_Given records:_
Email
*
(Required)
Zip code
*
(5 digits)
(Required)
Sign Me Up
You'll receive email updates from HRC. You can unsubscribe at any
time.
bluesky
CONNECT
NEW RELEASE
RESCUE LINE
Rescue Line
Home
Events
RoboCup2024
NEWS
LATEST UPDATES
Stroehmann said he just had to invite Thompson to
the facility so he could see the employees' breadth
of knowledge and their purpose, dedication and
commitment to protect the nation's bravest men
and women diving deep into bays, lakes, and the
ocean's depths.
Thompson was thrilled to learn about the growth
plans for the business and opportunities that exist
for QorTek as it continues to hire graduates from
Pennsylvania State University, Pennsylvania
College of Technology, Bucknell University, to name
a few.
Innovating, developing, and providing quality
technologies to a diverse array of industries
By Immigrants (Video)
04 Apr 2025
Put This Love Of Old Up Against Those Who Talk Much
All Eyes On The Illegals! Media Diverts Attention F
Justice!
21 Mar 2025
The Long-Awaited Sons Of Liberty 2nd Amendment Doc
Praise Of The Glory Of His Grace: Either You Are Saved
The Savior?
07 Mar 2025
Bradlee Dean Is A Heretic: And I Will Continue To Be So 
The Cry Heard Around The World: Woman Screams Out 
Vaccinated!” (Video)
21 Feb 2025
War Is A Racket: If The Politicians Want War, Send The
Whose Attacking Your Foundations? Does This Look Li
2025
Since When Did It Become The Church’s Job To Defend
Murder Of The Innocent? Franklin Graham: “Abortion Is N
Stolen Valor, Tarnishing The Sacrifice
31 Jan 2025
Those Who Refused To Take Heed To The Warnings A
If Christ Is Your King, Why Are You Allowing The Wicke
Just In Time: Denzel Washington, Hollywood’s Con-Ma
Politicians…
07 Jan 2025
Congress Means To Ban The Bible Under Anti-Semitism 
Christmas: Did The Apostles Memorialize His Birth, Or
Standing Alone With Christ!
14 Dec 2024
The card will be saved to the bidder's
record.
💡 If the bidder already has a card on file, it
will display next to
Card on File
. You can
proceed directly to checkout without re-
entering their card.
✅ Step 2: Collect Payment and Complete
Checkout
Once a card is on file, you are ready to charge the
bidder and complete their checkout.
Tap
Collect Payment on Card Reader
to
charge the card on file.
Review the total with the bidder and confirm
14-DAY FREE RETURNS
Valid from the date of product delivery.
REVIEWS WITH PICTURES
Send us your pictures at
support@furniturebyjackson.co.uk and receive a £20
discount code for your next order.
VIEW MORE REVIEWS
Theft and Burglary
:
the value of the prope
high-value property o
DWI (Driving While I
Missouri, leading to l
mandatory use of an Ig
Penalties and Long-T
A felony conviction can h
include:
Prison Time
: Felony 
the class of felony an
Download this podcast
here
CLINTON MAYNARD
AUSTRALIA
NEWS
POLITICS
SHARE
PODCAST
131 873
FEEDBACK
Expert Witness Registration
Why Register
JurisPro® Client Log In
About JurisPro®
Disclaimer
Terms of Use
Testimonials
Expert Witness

_Activity:_ Which lines run from the one holding "entering their card." through the one holding "REVIEWS WITH PICTURES" in the records above? Repeat them exactly, both included, and nothing more.

_Exercise solution:_
entering their card.
✅ Step 2: Collect Payment and Complete
Checkout
Once a card is on file, you are ready to charge the
bidder and complete their checkout.
Tap
Collect Payment on Card Reader
to
charge the card on file.
Review the total with the bidder and confirm
14-DAY FREE RETURNS
Valid from the date of product delivery.
REVIEWS WITH PICTURES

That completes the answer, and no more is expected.